— Start —

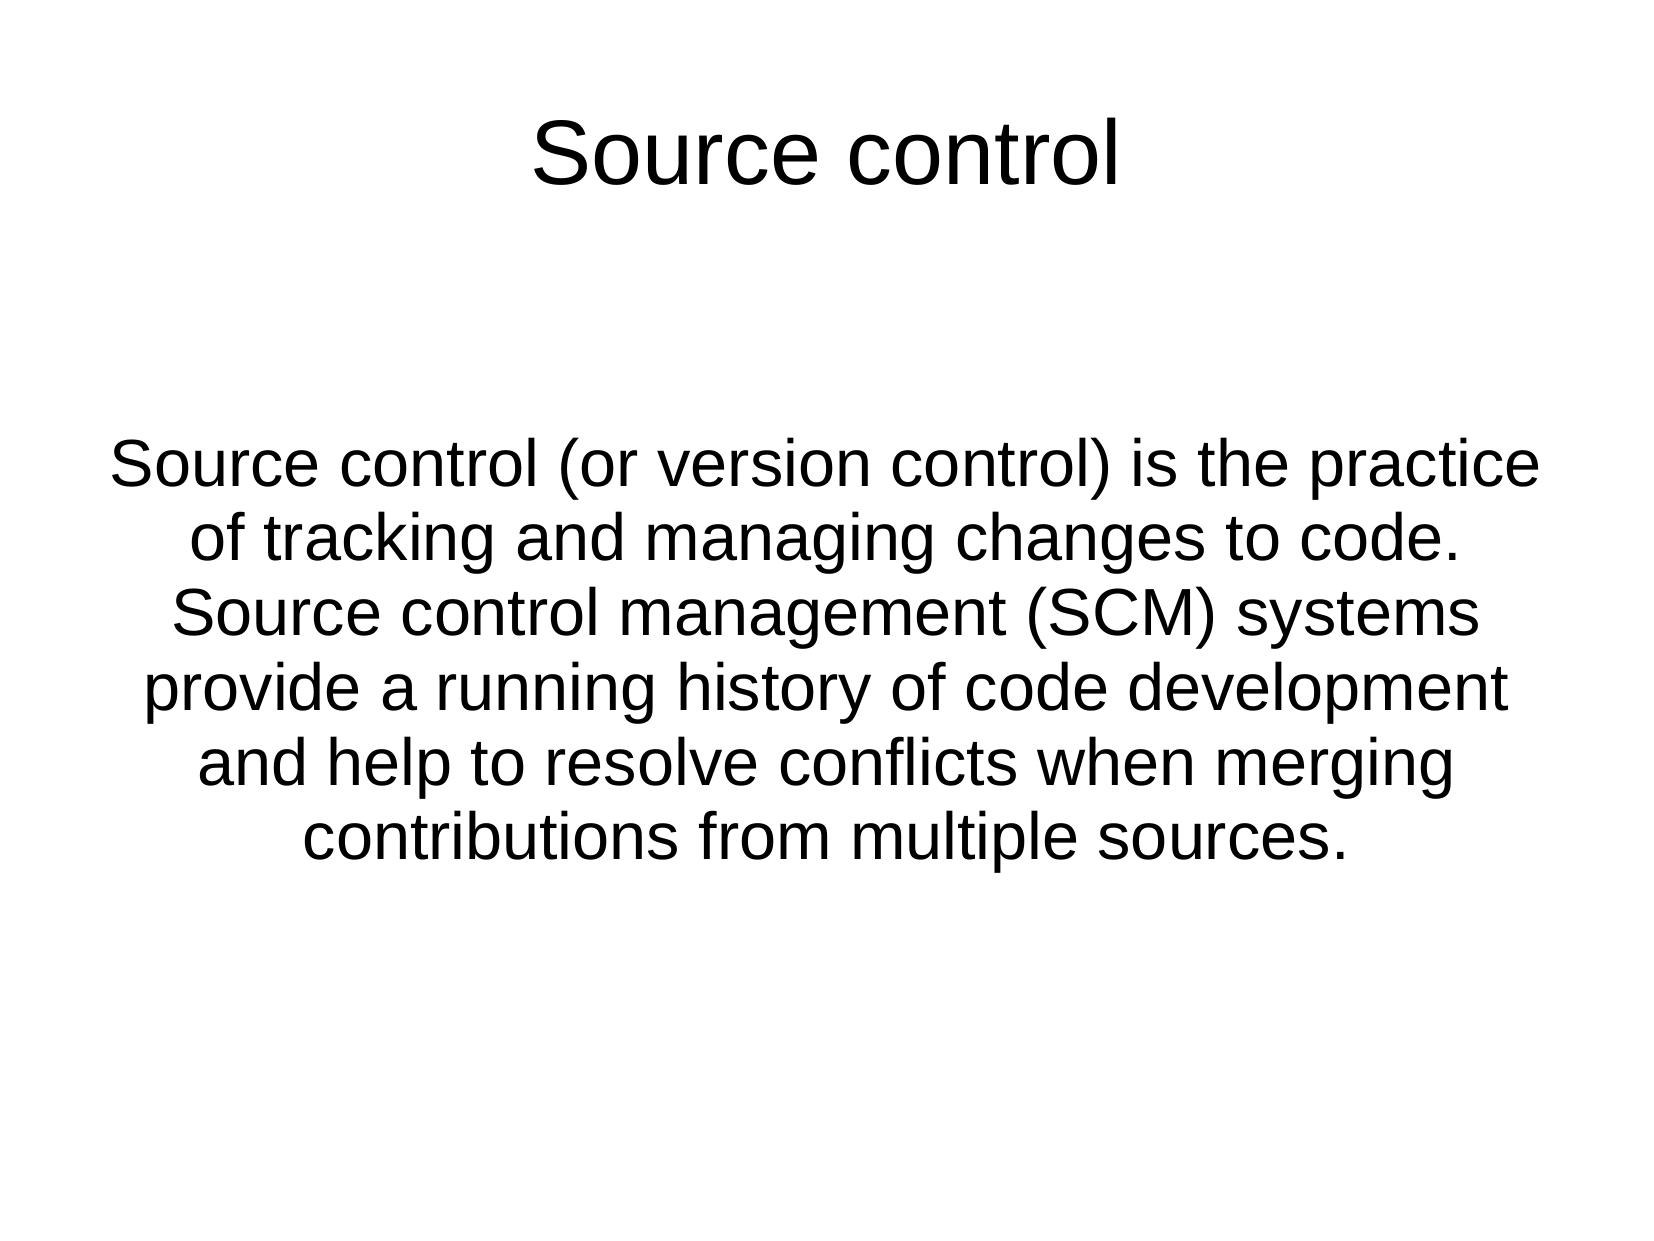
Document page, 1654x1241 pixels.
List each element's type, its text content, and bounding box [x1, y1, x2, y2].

text_box Source control [82, 49, 1571, 257]
text_box Source control (or version control) is the practice of tracking and managing changes to code. Source control management (SCM) systems provide a running history of code development and help to resolve conflicts when merging contributions from multiple sources. [82, 290, 1571, 1010]
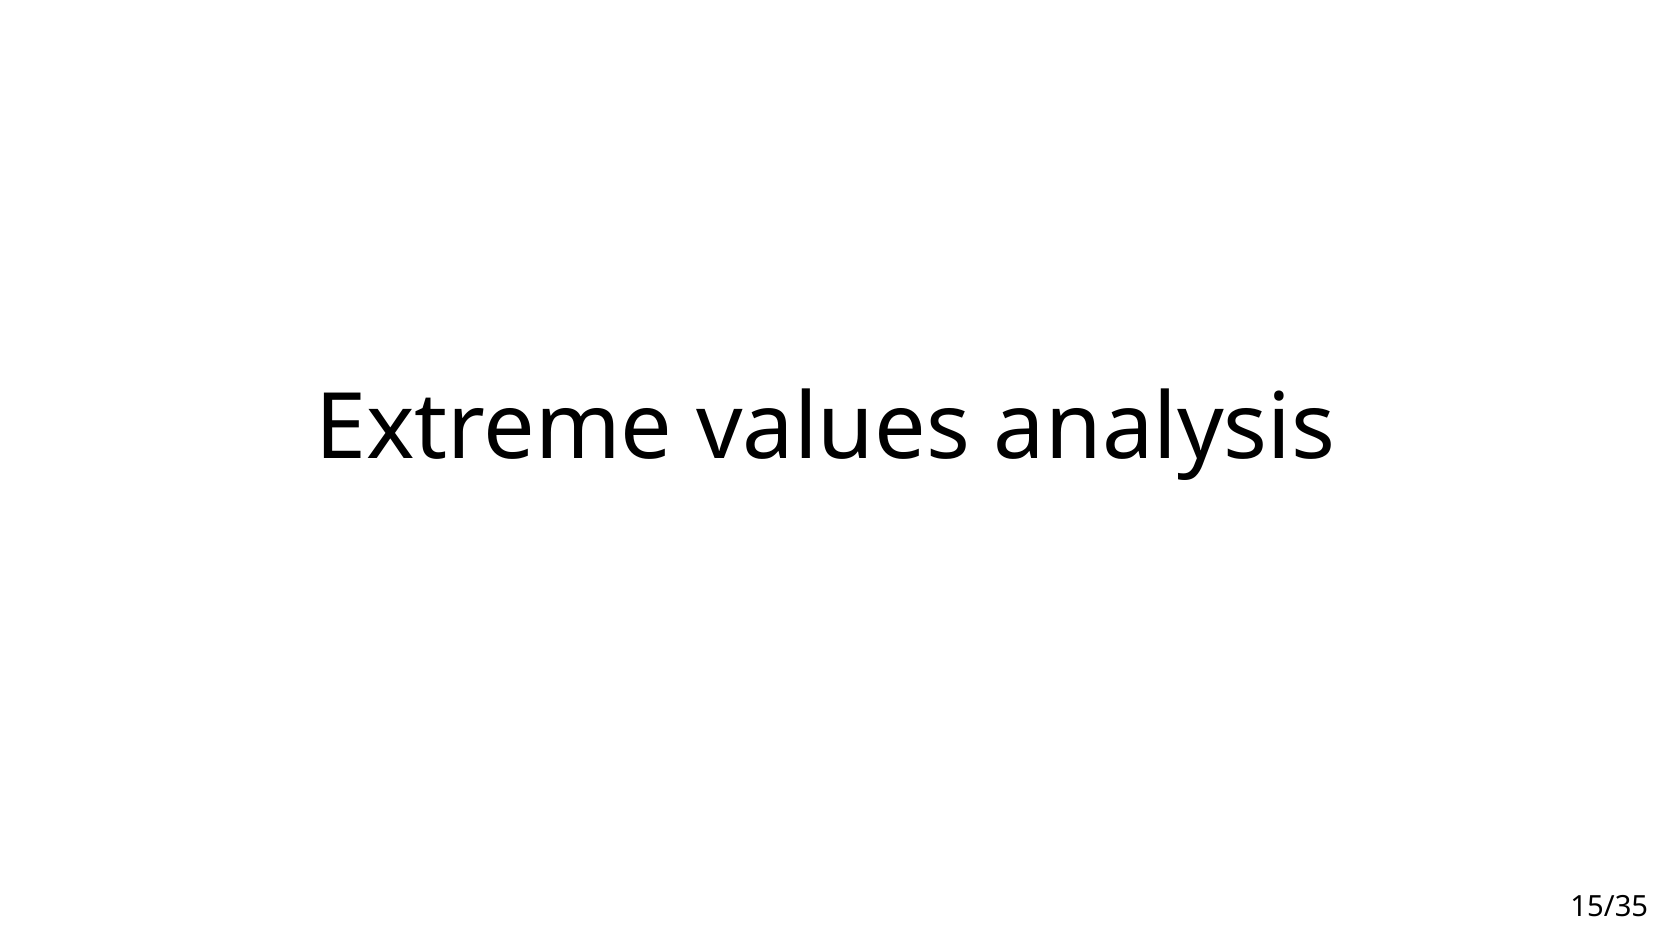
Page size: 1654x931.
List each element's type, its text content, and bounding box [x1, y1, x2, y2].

— End —

• _Work to complete_: Rewrite only the lines starting at the one containing "Page size: 1654x931." and ending at the last of the rows, replacing "bounding box" with "enclosing rectangle" and leaving all else unchanged.

• _Written solution_:
Page size: 1654x931.
List each element's type, its text content, and enclosing rectangle [x1, y1, x2, y2].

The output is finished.